WHAT IS EXPECTED.
Copy every record below word for word, keeping each line and its breaks unchanged.

MATERIAL SHOWN.
- Opening Delimiter -

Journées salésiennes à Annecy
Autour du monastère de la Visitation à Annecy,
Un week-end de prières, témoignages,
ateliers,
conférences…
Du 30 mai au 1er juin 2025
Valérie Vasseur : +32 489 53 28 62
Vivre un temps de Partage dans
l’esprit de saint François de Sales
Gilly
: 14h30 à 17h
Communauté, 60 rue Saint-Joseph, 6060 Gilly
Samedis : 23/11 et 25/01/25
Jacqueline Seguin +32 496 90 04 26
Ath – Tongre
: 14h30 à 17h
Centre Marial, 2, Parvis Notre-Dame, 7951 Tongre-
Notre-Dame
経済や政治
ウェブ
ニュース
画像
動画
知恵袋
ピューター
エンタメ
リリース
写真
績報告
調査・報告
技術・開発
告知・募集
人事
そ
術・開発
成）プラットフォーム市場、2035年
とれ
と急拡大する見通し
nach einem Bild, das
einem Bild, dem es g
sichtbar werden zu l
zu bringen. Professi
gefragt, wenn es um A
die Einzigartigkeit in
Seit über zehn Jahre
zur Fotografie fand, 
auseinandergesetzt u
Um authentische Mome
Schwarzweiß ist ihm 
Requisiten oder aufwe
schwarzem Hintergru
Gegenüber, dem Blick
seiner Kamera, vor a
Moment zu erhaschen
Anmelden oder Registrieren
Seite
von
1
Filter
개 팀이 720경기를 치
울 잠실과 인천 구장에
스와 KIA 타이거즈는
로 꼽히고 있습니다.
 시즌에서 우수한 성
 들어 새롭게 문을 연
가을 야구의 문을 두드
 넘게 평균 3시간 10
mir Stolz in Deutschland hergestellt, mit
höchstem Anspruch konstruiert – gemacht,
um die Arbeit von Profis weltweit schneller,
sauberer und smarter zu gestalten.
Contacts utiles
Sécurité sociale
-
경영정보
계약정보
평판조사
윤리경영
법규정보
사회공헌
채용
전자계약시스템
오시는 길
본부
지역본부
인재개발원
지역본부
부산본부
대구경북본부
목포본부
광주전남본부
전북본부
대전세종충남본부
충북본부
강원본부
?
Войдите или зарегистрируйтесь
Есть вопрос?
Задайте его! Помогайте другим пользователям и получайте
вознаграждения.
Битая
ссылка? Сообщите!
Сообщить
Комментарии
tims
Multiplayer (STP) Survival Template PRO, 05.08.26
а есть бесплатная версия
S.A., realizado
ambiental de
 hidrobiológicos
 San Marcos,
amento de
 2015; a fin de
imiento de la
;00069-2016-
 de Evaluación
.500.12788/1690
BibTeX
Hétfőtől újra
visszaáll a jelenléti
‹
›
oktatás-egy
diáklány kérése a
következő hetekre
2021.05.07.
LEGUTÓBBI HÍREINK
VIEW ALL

- Closing Delimiter -

EXPECTED ANSWER.
Journées salésiennes à Annecy
Autour du monastère de la Visitation à Annecy,
Un week-end de prières, témoignages,
ateliers,
conférences…
Du 30 mai au 1er juin 2025
Valérie Vasseur : +32 489 53 28 62
Vivre un temps de Partage dans
l’esprit de saint François de Sales
Gilly
: 14h30 à 17h
Communauté, 60 rue Saint-Joseph, 6060 Gilly
Samedis : 23/11 et 25/01/25
Jacqueline Seguin +32 496 90 04 26
Ath – Tongre
: 14h30 à 17h
Centre Marial, 2, Parvis Notre-Dame, 7951 Tongre-
Notre-Dame
経済や政治
ウェブ
ニュース
画像
動画
知恵袋
ピューター
エンタメ
リリース
写真
績報告
調査・報告
技術・開発
告知・募集
人事
そ
術・開発
成）プラットフォーム市場、2035年
とれ
と急拡大する見通し
nach einem Bild, das
einem Bild, dem es g
sichtbar werden zu l
zu bringen. Professi
gefragt, wenn es um A
die Einzigartigkeit in
Seit über zehn Jahre
zur Fotografie fand, 
auseinandergesetzt u
Um authentische Mome
Schwarzweiß ist ihm 
Requisiten oder aufwe
schwarzem Hintergru
Gegenüber, dem Blick
seiner Kamera, vor a
Moment zu erhaschen
Anmelden oder Registrieren
Seite
von
1
Filter
개 팀이 720경기를 치
울 잠실과 인천 구장에
스와 KIA 타이거즈는
로 꼽히고 있습니다.
 시즌에서 우수한 성
 들어 새롭게 문을 연
가을 야구의 문을 두드
 넘게 평균 3시간 10
mir Stolz in Deutschland hergestellt, mit
höchstem Anspruch konstruiert – gemacht,
um die Arbeit von Profis weltweit schneller,
sauberer und smarter zu gestalten.
Contacts utiles
Sécurité sociale
-
경영정보
계약정보
평판조사
윤리경영
법규정보
사회공헌
채용
전자계약시스템
오시는 길
본부
지역본부
인재개발원
지역본부
부산본부
대구경북본부
목포본부
광주전남본부
전북본부
대전세종충남본부
충북본부
강원본부
?
Войдите или зарегистрируйтесь
Есть вопрос?
Задайте его! Помогайте другим пользователям и получайте
вознаграждения.
Битая
ссылка? Сообщите!
Сообщить
Комментарии
tims
Multiplayer (STP) Survival Template PRO, 05.08.26
а есть бесплатная версия
S.A., realizado
ambiental de
 hidrobiológicos
 San Marcos,
amento de
 2015; a fin de
imiento de la
;00069-2016-
 de Evaluación
.500.12788/1690
BibTeX
Hétfőtől újra
visszaáll a jelenléti
‹
›
oktatás-egy
diáklány kérése a
következő hetekre
2021.05.07.
LEGUTÓBBI HÍREINK
VIEW ALL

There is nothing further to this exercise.